» **Recorded information**
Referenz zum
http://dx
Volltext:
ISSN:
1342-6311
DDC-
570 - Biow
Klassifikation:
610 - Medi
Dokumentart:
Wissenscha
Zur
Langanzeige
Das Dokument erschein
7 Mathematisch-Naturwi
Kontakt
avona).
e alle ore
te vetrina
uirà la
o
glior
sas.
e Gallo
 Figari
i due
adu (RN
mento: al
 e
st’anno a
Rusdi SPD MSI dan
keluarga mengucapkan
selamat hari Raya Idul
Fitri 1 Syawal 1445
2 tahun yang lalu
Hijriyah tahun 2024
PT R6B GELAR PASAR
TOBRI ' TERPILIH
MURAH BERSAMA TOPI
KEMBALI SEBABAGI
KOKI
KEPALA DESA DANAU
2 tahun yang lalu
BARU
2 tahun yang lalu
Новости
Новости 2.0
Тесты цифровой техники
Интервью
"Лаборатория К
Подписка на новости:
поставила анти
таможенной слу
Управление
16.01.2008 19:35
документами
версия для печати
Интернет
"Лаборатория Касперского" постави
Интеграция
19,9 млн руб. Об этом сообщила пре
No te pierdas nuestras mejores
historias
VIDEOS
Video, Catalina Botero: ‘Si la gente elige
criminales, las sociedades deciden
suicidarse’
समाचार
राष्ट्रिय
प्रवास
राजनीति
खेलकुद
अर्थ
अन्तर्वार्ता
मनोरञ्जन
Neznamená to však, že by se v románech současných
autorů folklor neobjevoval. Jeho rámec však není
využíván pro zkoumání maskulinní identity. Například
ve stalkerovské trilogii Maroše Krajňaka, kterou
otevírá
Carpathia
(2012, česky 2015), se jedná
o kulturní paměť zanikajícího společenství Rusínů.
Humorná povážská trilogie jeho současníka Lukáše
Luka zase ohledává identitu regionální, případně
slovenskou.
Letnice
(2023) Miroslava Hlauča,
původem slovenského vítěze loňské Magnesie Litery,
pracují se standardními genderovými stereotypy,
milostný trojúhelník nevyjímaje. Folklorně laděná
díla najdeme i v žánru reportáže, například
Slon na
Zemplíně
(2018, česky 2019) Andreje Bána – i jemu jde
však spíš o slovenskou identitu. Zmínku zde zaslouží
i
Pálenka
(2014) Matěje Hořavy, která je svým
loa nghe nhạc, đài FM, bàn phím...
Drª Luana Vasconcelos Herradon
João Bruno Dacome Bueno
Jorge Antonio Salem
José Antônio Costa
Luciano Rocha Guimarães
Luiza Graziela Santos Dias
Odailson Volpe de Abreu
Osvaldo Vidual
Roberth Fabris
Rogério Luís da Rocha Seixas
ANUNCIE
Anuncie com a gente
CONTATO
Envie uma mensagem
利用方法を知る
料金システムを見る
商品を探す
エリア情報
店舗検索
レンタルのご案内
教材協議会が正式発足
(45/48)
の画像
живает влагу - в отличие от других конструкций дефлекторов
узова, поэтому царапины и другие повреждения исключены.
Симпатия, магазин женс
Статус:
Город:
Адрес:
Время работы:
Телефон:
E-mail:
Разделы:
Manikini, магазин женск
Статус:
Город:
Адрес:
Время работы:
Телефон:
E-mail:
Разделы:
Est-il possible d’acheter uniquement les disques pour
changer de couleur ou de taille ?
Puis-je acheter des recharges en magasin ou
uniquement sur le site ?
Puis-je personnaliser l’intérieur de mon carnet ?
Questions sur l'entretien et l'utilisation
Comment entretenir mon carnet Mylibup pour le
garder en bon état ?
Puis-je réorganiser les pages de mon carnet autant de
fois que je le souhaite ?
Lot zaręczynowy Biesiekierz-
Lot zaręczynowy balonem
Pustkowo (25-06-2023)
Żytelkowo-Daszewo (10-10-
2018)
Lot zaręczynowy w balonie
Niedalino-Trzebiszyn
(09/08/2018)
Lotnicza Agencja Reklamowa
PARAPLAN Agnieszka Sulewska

* * *

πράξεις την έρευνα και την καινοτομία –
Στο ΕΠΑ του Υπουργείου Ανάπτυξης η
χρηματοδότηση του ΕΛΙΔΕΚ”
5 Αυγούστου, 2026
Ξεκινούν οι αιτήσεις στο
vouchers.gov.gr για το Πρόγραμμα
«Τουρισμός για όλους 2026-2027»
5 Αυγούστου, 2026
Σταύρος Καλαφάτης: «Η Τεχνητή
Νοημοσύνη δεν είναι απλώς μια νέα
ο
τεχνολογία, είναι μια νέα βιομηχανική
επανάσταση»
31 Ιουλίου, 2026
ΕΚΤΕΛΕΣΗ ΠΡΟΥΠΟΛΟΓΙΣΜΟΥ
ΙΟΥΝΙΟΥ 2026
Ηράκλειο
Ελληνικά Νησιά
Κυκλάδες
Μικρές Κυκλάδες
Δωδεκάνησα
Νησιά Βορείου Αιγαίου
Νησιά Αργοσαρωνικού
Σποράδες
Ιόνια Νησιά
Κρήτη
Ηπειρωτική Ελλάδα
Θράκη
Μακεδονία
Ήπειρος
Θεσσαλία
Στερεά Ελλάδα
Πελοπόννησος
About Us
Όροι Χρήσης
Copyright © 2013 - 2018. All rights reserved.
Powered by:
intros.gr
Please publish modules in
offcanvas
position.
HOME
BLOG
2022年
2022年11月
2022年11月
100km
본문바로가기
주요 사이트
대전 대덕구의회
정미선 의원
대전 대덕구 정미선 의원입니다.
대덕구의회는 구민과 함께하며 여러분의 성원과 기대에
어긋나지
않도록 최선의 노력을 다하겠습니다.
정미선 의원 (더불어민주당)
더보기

==

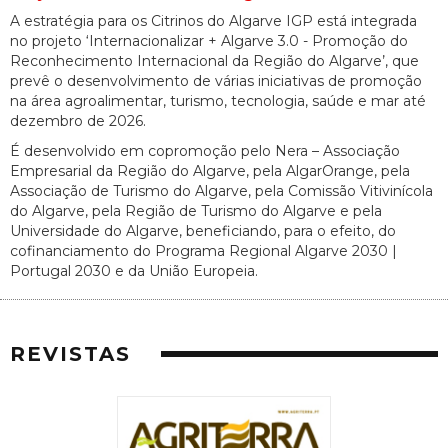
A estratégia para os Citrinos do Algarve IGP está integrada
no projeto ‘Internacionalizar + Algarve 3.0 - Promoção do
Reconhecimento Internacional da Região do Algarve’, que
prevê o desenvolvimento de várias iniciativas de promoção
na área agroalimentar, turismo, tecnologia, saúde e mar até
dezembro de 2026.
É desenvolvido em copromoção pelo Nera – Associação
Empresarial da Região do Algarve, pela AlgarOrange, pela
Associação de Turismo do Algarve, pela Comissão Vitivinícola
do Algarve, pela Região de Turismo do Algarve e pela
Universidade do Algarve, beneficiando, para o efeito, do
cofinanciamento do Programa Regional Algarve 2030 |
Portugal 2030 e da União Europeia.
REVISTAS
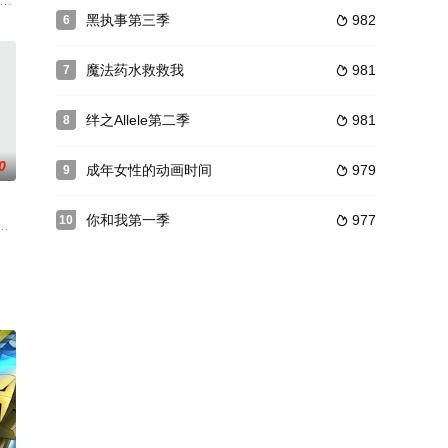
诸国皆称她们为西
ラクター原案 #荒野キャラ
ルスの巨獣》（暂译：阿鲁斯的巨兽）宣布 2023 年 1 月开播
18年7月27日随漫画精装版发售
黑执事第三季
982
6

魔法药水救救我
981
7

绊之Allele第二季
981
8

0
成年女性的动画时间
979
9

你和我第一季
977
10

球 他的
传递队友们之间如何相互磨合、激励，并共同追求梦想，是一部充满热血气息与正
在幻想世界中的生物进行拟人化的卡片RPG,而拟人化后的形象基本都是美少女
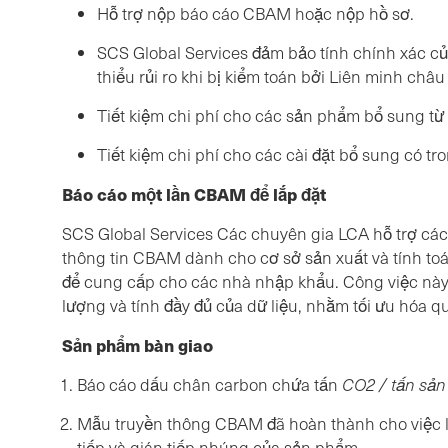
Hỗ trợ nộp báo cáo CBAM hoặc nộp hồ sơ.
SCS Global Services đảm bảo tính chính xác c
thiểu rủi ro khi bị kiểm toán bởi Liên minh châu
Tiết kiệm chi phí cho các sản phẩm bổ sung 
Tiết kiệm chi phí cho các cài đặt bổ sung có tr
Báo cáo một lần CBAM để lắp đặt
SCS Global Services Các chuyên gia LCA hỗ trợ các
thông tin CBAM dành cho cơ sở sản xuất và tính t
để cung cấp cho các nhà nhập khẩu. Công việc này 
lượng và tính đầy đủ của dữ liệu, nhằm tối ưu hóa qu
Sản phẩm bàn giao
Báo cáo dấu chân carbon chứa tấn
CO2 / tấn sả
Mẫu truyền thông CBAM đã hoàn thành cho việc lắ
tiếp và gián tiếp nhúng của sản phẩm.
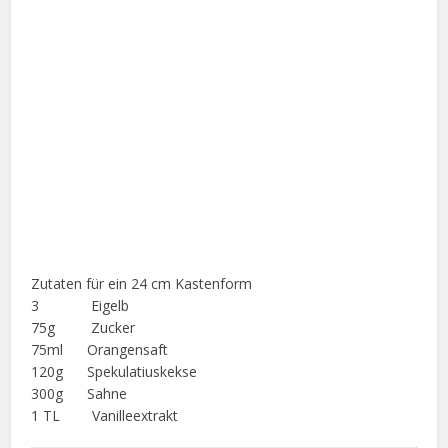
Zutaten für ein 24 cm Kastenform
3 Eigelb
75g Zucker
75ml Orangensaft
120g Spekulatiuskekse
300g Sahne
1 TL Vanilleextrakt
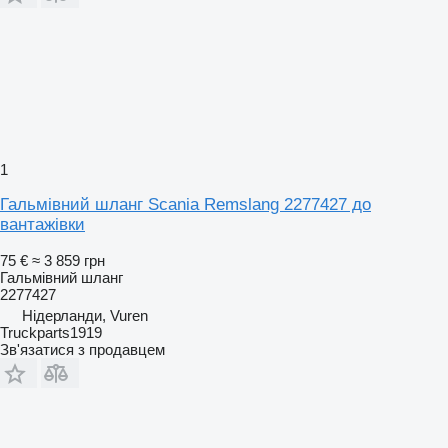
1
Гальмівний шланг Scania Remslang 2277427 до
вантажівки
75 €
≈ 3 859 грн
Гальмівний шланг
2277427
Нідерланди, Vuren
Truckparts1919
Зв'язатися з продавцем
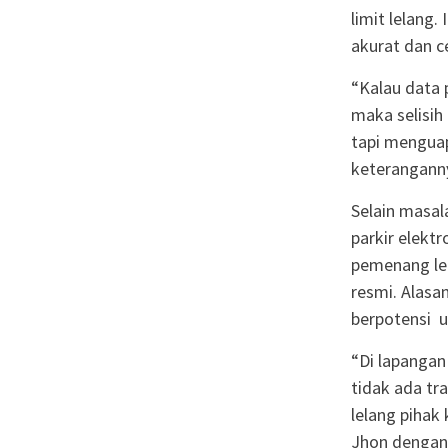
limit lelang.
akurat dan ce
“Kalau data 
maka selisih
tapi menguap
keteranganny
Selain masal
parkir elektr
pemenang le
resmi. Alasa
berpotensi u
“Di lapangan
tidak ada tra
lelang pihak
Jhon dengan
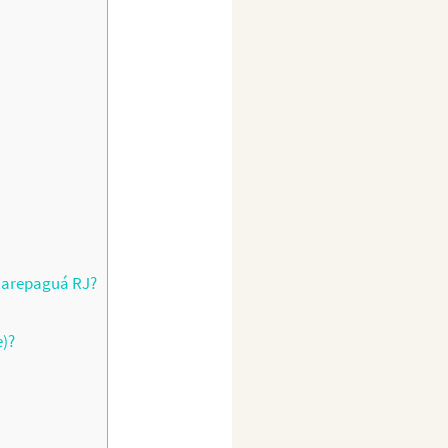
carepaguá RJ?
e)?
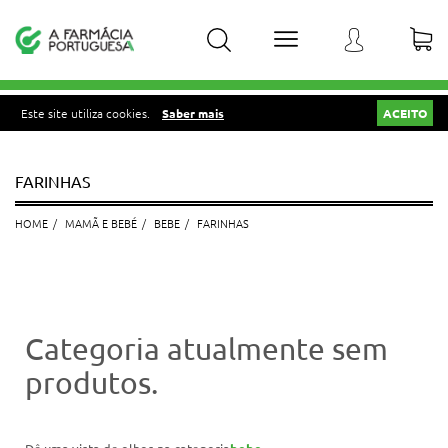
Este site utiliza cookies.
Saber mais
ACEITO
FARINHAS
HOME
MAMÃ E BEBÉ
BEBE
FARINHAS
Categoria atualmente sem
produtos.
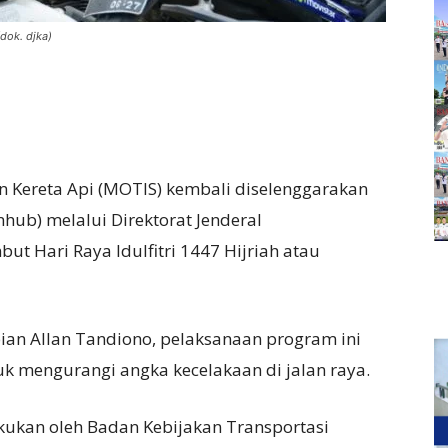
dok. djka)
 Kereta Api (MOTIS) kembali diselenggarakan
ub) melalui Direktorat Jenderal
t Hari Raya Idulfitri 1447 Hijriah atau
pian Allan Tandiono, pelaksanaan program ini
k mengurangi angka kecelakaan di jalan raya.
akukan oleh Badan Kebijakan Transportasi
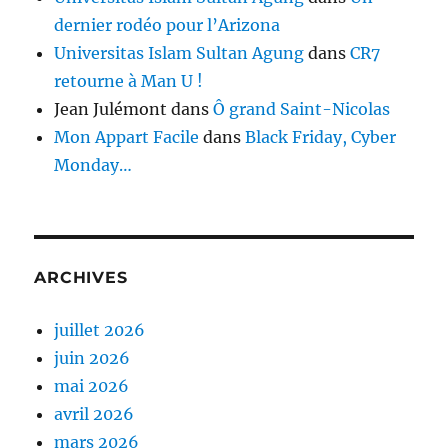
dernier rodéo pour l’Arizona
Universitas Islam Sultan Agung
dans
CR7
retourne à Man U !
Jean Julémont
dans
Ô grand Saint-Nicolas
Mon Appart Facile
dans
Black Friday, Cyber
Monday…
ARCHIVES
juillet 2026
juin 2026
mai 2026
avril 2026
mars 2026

» **Exercise**
Among the lines above, find those holding "thông" and copy each one.

» **Response**
thông tin CBAM dành cho cơ sở sản xuất và tính t
Mẫu truyền thông CBAM đã hoàn thành cho việc lắ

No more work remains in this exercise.